"Enfin!" cried he, "I verily believe the old chap means to live for ever!"


CHAPTER VIII.

AN UNEXPECTED CHANGE.

A month later John Kárpáthy was to be met with once more at Pressburg. It made him angry now when people called him "Master Jock."

A great change had come over the Nabob both externally and internally. His frame had grown so meagre of late that he was unable to wear his former clothes; the fiery flush had disappeared from his face, the drunken puffiness from around his eyes; he spoke gravely with his fellow-men, busied himself about political and national matters, looked into the affairs of his own estates, sought out trustworthy stewards and bailiffs, renounced riotous pastimes, spoke sensibly and intelligibly at the Diet; nobody could imagine what had come to him all at once.

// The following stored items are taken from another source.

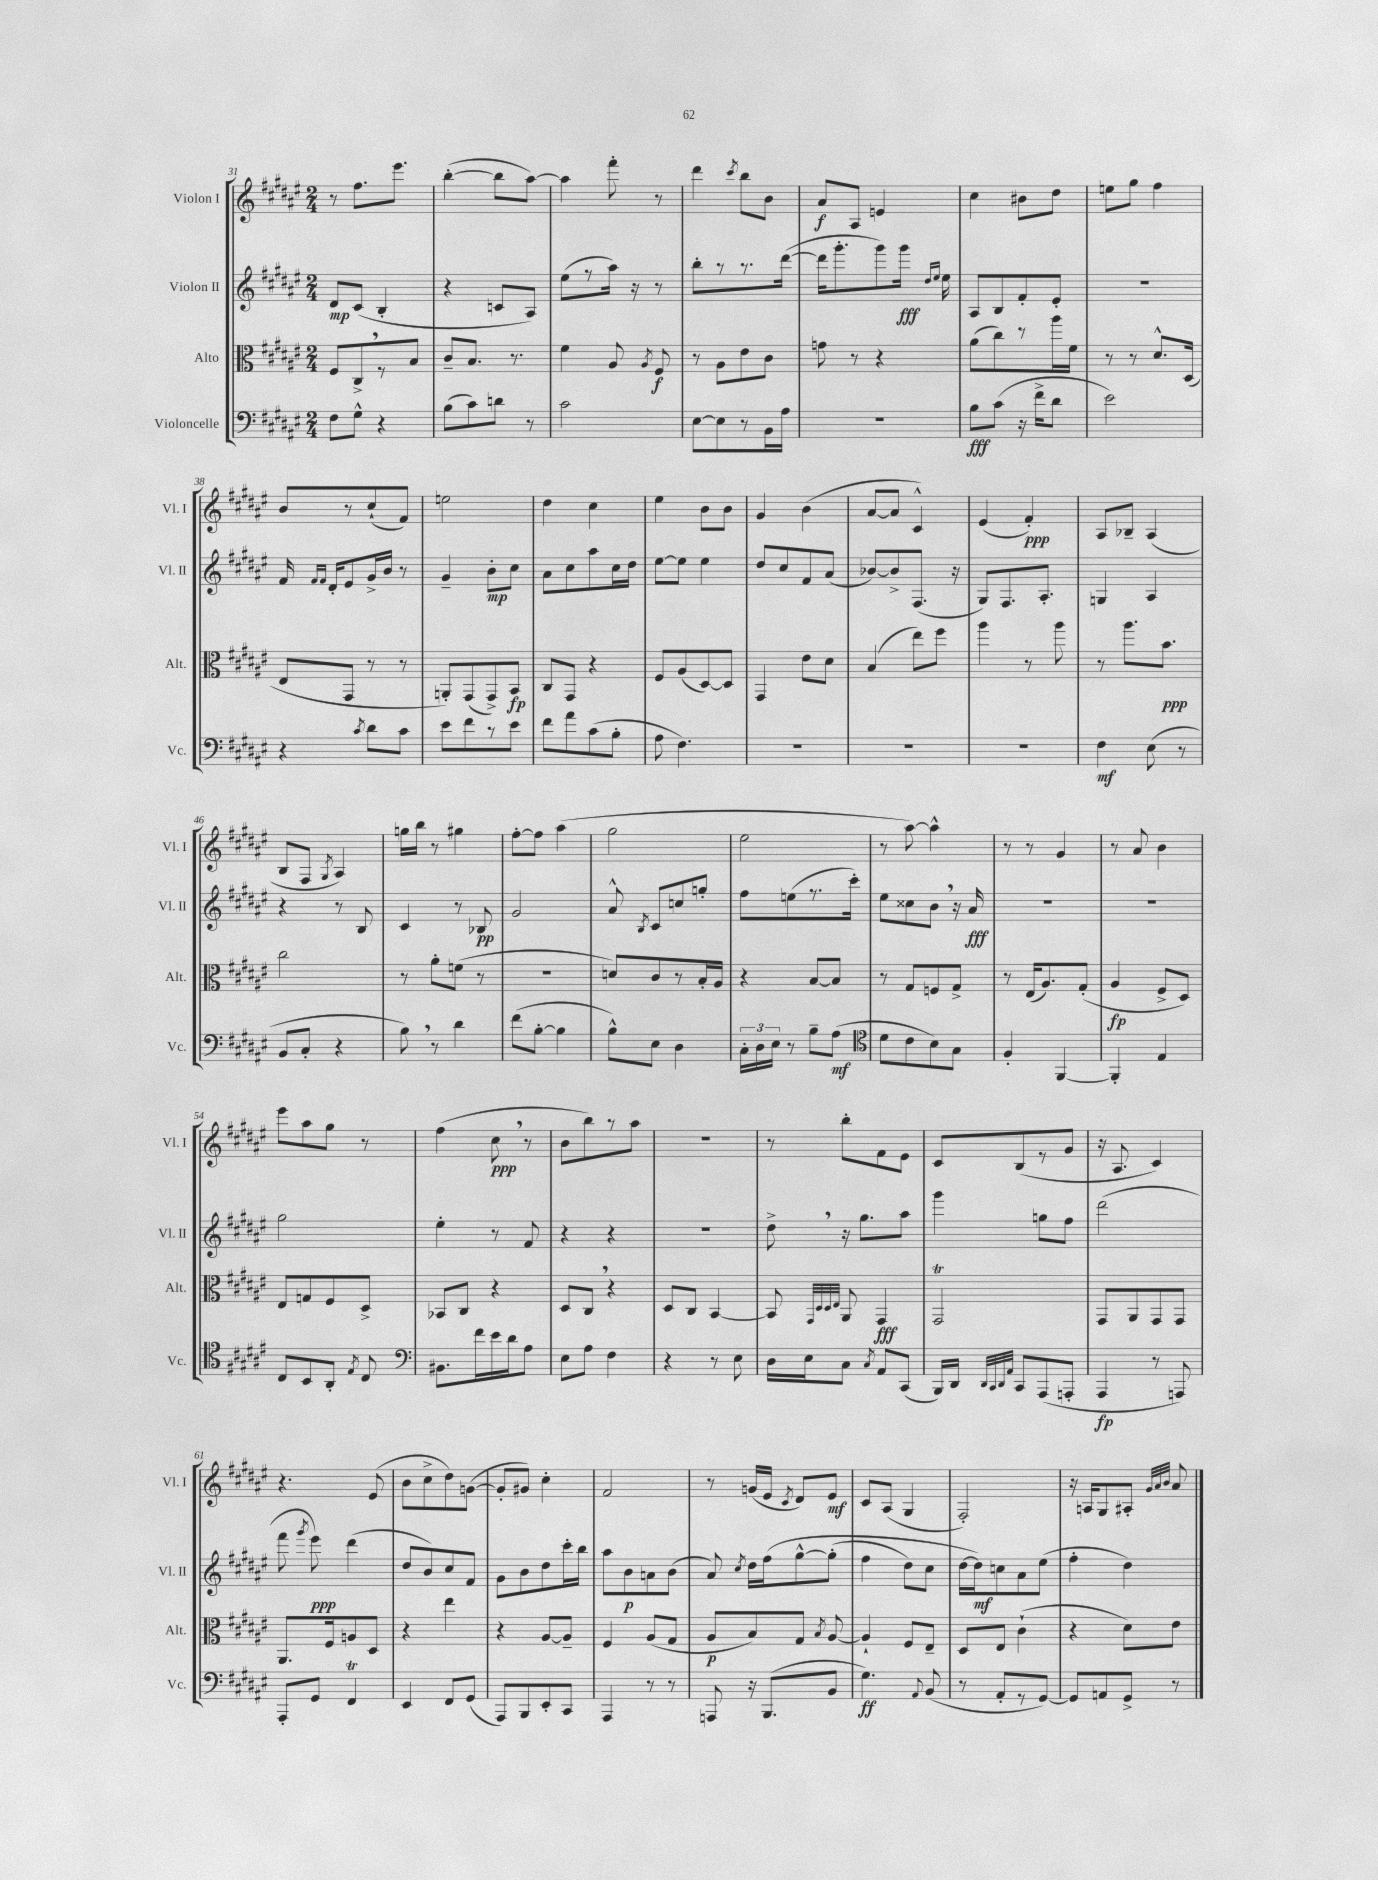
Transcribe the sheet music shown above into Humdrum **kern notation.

**kern	**kern	**kern	**kern
*staff4	*staff3	*staff2	*staff1
*clefF4	*clefC3	*clefG2	*clefG2
*k[f#c#g#d#a#e#]	*k[f#c#g#d#a#e#]	*k[f#c#g#d#a#e#]	*k[f#c#g#d#a#e#]
*M2/4	*M2/4	*M2/4	*M2/4
8F#\L	8F#/L	8d#/L	8r
8G#^^\J	8C#^/	(8c#/J	8.ff#\L
4r	8r	4B'/	.
.	.	.	8.eee#\J
.	8B/J	.	.
=	=	=	=
(8B\L	8c#~/L	4r	([4bb'\
8c#\)	8.B/J	.	.
8d\J	.	8c/L	8bb\]L
.	8.r	.	.
8r	.	8A#/J)	[8aa#\J)
=	=	=	=
2c#\	4f#\	(8ee#\L	4aa#\]
.	.	8r	.
.	8A#/	16aa#\Jk)	8fff#'\
.	.	16r	.
.	8qA#/	.	.
.	8F#/	8r	8r
=	=	=	=
[8E#\L	8r	8bb'\L	4ddd#\
8E#\]	8A#\L	8r	.
.	.	.	8qccc#/
8r	8e#\	8.r	8bb\L
16BB\L	8c#\J	.	8b\J
16A#\JJ	.	([16ddd#\Jk	.
=	=	=	=
2r	8g\	16ddd#\]LK	8a#/L
.	.	8.ggg#'\	.
.	8r	.	8A#/J
.	4r	8ggg#\)	4e/
.	.	16ggg#\Jk	.
.	.	16qqdd#/LL	.
.	.	16qqee#/JJ	.
.	.	16ee#\	.
=	=	=	=
8B\L	(8a#\L	8A#/L	4cc#\
(8c#\J	8cc#\)	8B/	.
16r	8r	8f#'/	8b#\L
16f#^\LK	.	.	.
8d#\J	16aa#\L	8e#'/J	8dd#\J
.	16f#\JJ	.	.
=	=	=	=
2e#\)	8r	2r	8ee\L
.	8r	.	8gg#\J
.	8.d#^^/L	.	4ff#\
.	(16D#/Jk	.	.
=	=	=	=
4r	8E#/L	16f#/	8b/L
.	.	16qqf#/LL	.
.	.	16qqf#/JJ	.
.	.	16d#'/LK	.
.	8GG#/J	8e#/	8r
8qc#/	.	.	.
8d#\L	8r	16g#^/L	(8cc#`/
.	.	16b/JJ	.
8c#\J	8r	8r	8f#/J)
=	=	=	=
8e#\L	8AA'/L)	4g#~/	2ee\
8f#\	(8GG#/	.	.
8r	8GG#^/)	8b'\L	.
8e#\J	8BB/J	8cc#\J	.
=	=	=	=
8f#\L	8C#/L	8a#\L	4dd#\
8a#\	8GG#/J	8cc#\	.
(8c#\	4r	8aa#\	4cc#\
8B'\J	.	16cc#\L	.
.	.	16dd#\JJ	.
=	=	=	=
8A#\	8F#/L	[8ee#\L	4ee#\
4.F#\)	(8A#/	8ee#\]J	.
.	[8D#/)	4ee#\	8b\L
.	8D#/]J	.	8b\J
=	=	=	=
2r	4GG#/	8dd#/L	4g#/
.	.	8cc#/	.
.	8e#\L	8f#/	(4b\
.	8d#\J	(8a#/J	.
=	=	=	=
2r	(4B/	[8b-/L)	[8a#/L
.	.	8b-^/]	8a#/]J
.	8ee#\L)	(8.F#/J	4c#^^/)
.	8ff#\J	.	.
.	.	16r	.
=	=	=	=
2r	4aa#\	8G#/L)	(4e#/
.	.	8.F#/	.
.	8r	.	4f#'/)
.	.	8.A#'/J	.
.	8aa#\	.	.
=	=	=	=
4F#\	8r	4G/	8A#/L
.	8.aa#\L	.	8B-~/J
(8E#\	.	4A#/	(4A#/
.	8.b\J	.	.
8r	.	.	.
=	=	=	=
8BB/L	2cc#\	4r	8B/L
8C#'/J	.	.	8F#/J
.	.	.	8qG#/
4r	.	8r	4A#/)
.	.	8B/	.
=	=	=	=
8B\)	8r	4c#/	16gg\LL
.	.	.	16bb\JJ
8r	8a#'\L	.	8r
4d#\	(8f\J	8r	4gg#\
.	8r	8B-/	.
=	=	=	=
(8f#\L	2r	2g#/	[8ff#'\L
[8B'\J	.	.	8ff#\]J
4B\]	.	.	(4aa#\
=	=	=	=
8B^^\L)	8d/L)	8a#^^/	2gg#\
.	.	8qB/	.
8E#\J	8c#/	8c#/L	.
4D#\	8r	8cc/	.
.	16B'/L	8gg'/J	.
.	16A#/JJ	.	.
=	=	=	=
24C#'\LL	4r	8ff#\L	2ee#\
24D#\	.	.	.
24E#\JJ	.	.	.
8r	.	(8ee\	.
8B~\L	[8B/L	8.r	.
(8A#\J	8B/]J	.	.
.	.	16ccc#'\Jk)	.
=	=	=	=
*clefC4	*	*	*
8d#\L	8r	8ee#\L	8r
8c#\	8G#/L	8cc##\	[8aa#\)
8B\)	8F/	8b\J	4aa#^^\]
8G#\J	8G#^/J	16r	.
.	.	16a#/	.
=	=	=	=
4F#'/	8r	2r	8r
.	(16E#/LK	.	8r
.	8.A#/)	.	.
[4FF#/	.	.	4g#/
.	(8G#'/J	.	.
=	=	=	=
4FF#'/]	4A#/	2r	8r
.	.	.	8a#/
4E#/	8F#^/L	.	4b\
.	8D#/J)	.	.
=	=	=	=
8C#/L	8E#/L	2gg#\	8eee#\L
8BB/	8G/	.	8aa#\
8AA#'/J	8F#/	.	8gg#\J
8qE#/	.	.	.
8C#/	8D#^/J	.	8r
=	=	=	=
*clefF4	*	*	*
8.BB#\L	8BB-/L	4ee#'\	(4ff#\
.	8C#/J	.	.
16f#\L	.	.	.
16e#\	4r	8r	8cc#\
16d#\J	.	.	.
8A#\J	.	8f#/	8r
=	=	=	=
8E#\L	8D#/L	4r	8b\L
8A#\J	8C#/J	.	8bb\)
4F#\	4r	4r	8r
.	.	.	8aa#\J
=	=	=	=
4r	8D#/L	2r	2r
.	8C#/J	.	.
8r	[4BB/	.	.
8E#\	.	.	.
=	=	=	=
16D#\LL	8BB/]	8dd#^\	8r
16E#\J	.	.	.
.	32qqGG#/LLL	.	.
.	32qqD#/	.	.
.	32qqD#/	.	.
.	32qqE#/JJJ	.	.
8C#\J	8AA#/	16r	8bb'\L
.	.	8.gg#\L	.
8qC#/	.	.	.
8AA#/L	4GG#/	.	8f#\
(8CC#/J	.	8aa#\J	8e#\J
=	=	=	=
16BBB/LL)	2GG#/	4ggg#\	8c#/L
16DD#/JJ	.	.	.
32qqDD#/LLL	.	.	.
32qqCC#/	.	.	.
32qqDD#/	.	.	.
32qqAA#/JJJ	.	.	.
8CC#/L	.	.	(8B/
(8AAA#/	.	8gg\L	8r
8AAA'/J	.	8ff#\J	8g#/J
=	=	=	=
4AAA#/	8GG#/L	(2ddd#\	16r
.	.	.	8.A#/
.	8AA#/	.	.
8r	8GG#/	.	4c#/)
8AAA/)	8GG#/J	.	.
=	=	=	=
8AAA#'/L	8.AA#/L	8fff#\	4.r
.	.	8qggg#/	.
8GG#/J	.	8eee#\)	.
.	16F#/k	.	.
4FF#/	8A/	(4ddd#\	.
.	8D#/J	.	(8e#/
=	=	=	=
4EE#/	4r	8dd#/L	8b\L
.	.	8b/)	8cc#^\
8FF#/L	4ee#\	8cc#/	8dd#\)
(8GG#/J	.	8f#/J	([8g\J
=	=	=	=
8AAA#/L)	4r	8g#\L	8g'/]L
8BBB/	.	8b\	8g#/J)
8EE#'/	[8A#/L	8dd#\	4cc#'\
8CC#/J	8A#~/]J	16ccc#'\L	.
.	.	16bb\JJ	.
=	=	=	=
4AAA#/	4F#/	8aa#\L	2f#/
.	.	8b\	.
8r	(8A#/L	8a\	.
8r	8G#/J	(8b\J	.
=	=	=	=
8AAA/	8A#/L	8a#/)	8r
.	.	8qcc#/	.
16r	8B/)	16dd#\LL	(16g/LL
(8.BBB/L	.	&(16ff#\J	16e#/JJ
.	.	.	8qc#/
.	8G#/J	[8gg#^^\	8d#/L)
.	8qB/	.	.
8BB/J	[8A#/	(8gg#'\]J	8e#/J
=	=	=	=
4.G#\)	4A#`/]	4ff#\	8c#/L
.	.	.	(8A#/J
.	8F#/L	8dd#\L)	4G#/
8qqAA#/	.	.	.
(8BB/	8E#~/J	8cc#\J	.
=	=	=	=
8r	8D#/L	[16dd#\LL	2F#'/)
.	.	16dd#\]J&)	.
8AA#'/L	8E#/J	8cc\	.
8r	(4c#`\	8a#\	.
[8GG#/J)	.	(8ee#\J	.
=	=	=	=
8GG#/]L	4r	4ff#'\	16r
.	.	.	16A/LK
8AA/	.	.	8G#/
8GG#^/J	8d#\L)	4dd#\)	8A#'/J
.	.	.	32qqg#/LLL
.	.	.	32qqa#/
.	.	.	32qqb/JJJ
8r	8e#\J	.	8a#/
==	==	==	==
*-	*-	*-	*-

He had one favourite, Mike Kis, who was to be seen with him in every public place. Very often they encountered Abellino, and on all such occasions the Nabob and the Whitsun King would look at each other and smile and whisper as if they were planning some design against Abellino, as if they held in their hands some humorous trump card which would turn the tables gloriously upon the waggish coffin-sender. For all the young roués were still greatly amused at Abellino's masterpiece. The old bucks, on the other hand, had

rather more difficulty in grasping the humour of it.